So what is the answer? Well, it is to find some way of enabling village and school halls to host amateur theatre groups through the provision either of free licensing that enables bar sales or through an increase in the 96 hour limit by an additional 24 or even 48 hours. Alternatively, instead of the 96 hour limit covering the start of the event to its conclusion, it should cover the actual time the event is taking place. By this I mean that in a typical amateur production run in a school or village hall, the doors open at 7pm and close at 11pm. So the entertainment and bar sales are only being delivered for a four hour period during the day. Why should the 96 hour limit include the dead hours when the show isn’t actually taking place?

Or the local authority should itself obtain a premises licence on behalf of the hall. Indeed the guidance issued to local authorities says: “To ensure that cultural diversity thrives, local authorities should consider establishing a policy of seeking premises licences from the licensing authority for public spaces within the community in their own name. This could include, for example, village greens, market squares, community and village halls and similar public areas. Performers would then have no need to obtain a licence to enable them to give a performance in these places.” This is obviously not happening in practice and we would be interested to hear what the DCMS plans to do about making local authorities establish such a policy.

We are aware the Licensing Minister has announced a loosening of the restrictions on village halls, enabling the hall to be treated in the same way as clubs, thereby reducing the bureaucracy involved in selling alcohol. However, we have no news as to when this will be implemented.
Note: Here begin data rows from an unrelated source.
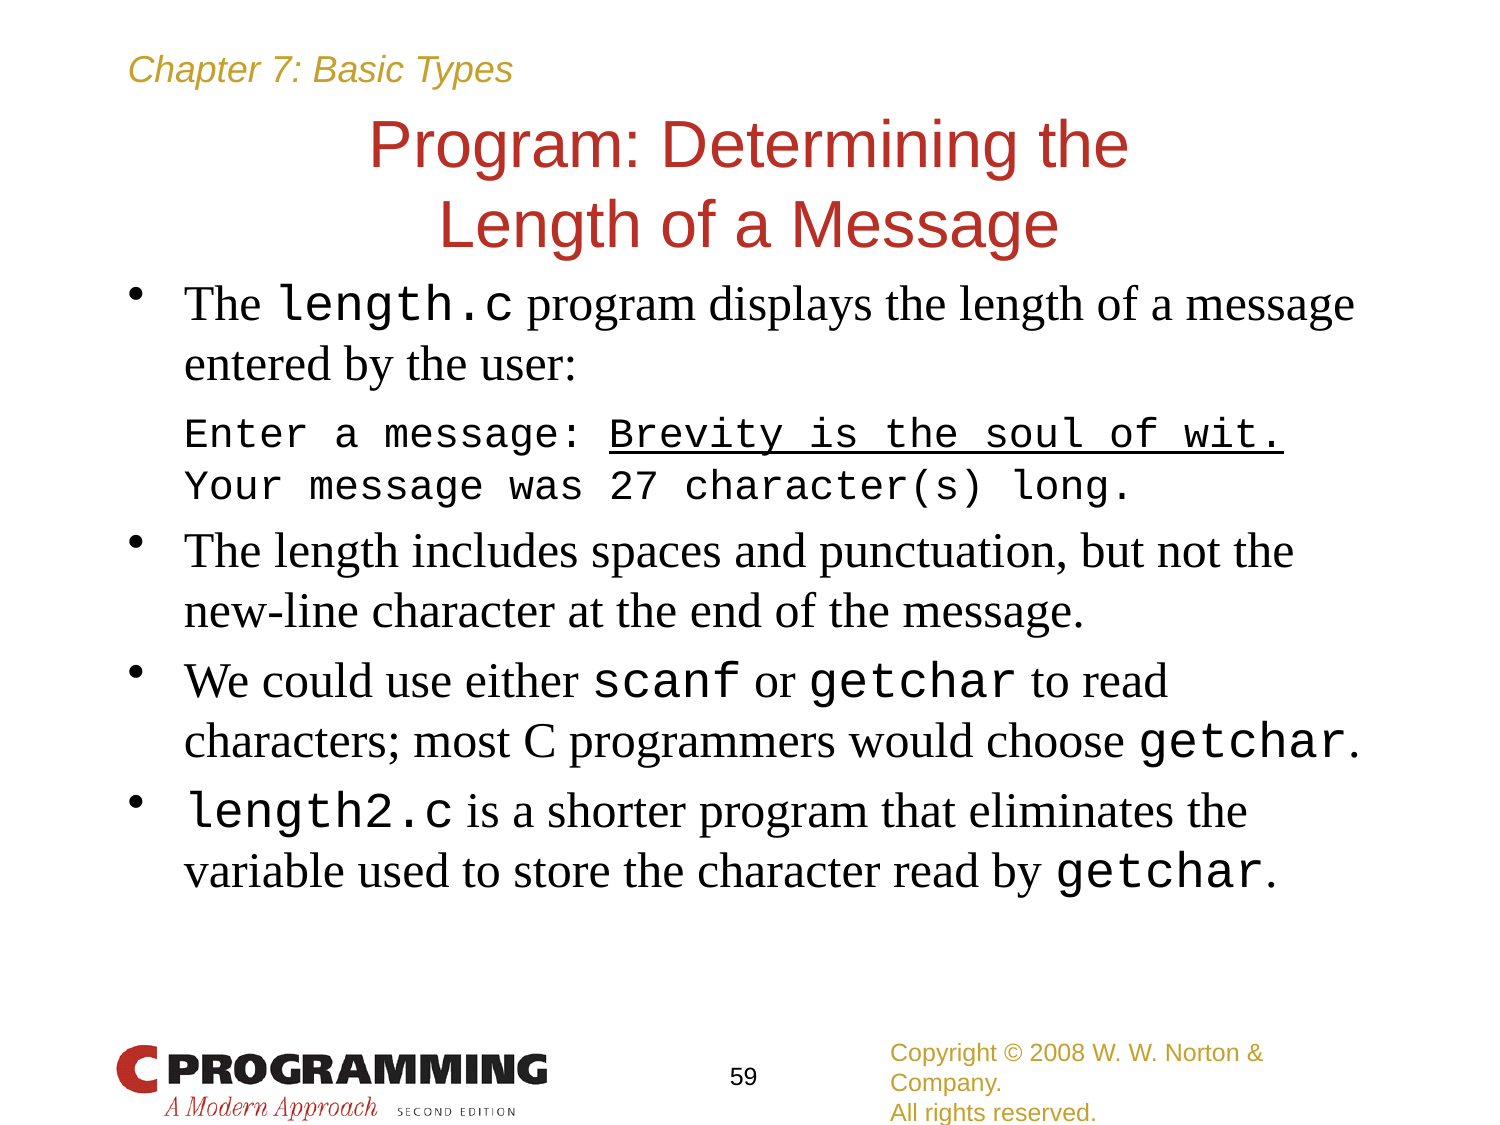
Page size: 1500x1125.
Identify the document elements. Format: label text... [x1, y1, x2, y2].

title Program: Determining the Length of a Message [112, 125, 1388, 238]
footer Copyright © 2008 W. W. Norton & Company. All rights reserved. [874, 1043, 1388, 1119]
picture [112, 1041, 550, 1123]
slide_number 59 [687, 1049, 801, 1101]
list The length.c program displays the length of a message entered by the user: Enter a message: Brevity is the soul of wit. Your message was 27 character(s) long. The length includes spaces and punctuation, but not the new-line character at the end of the message. We could use either scanf or getchar to read characters; most C programmers would choose getchar. length2.c is a shorter program that eliminates the variable used to store the character read by getchar. [112, 262, 1388, 1038]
The Licensing Minister has suggested to NODA that one solution would be for the amateur theatre group itself to apply for a “time-limited premises licence”. We have to say this suggestion is impractical. Why would an amateur theatre group spend upwards of £600 and go through the bureaucratic process of obtaining a premises licence for just one week of performances, and then have to go through it all again every time they wanted to put on a production?
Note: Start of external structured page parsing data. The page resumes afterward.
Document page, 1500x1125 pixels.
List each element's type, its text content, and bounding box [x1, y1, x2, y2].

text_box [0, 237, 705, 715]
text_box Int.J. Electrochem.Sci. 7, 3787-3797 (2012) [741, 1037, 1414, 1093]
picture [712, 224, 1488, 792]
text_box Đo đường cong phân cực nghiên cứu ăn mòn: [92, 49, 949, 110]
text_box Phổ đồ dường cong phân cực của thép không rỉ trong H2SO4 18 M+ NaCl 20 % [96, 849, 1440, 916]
A more sensible solution would be to adopt the provisions contained in the Licensing (Scotland) Act. This allows for voluntary organisations to be issued with four occasional licences per year for a period of more than four days and 12 for a period of less than four days every 12 months, to a maximum of 56 days. And the Theatres Act 1968 has not been repealed in Scotland. If a similar provision existed in England and Wales, it would solve at a stroke the very severe problems the Licensing Act has imposed on our members.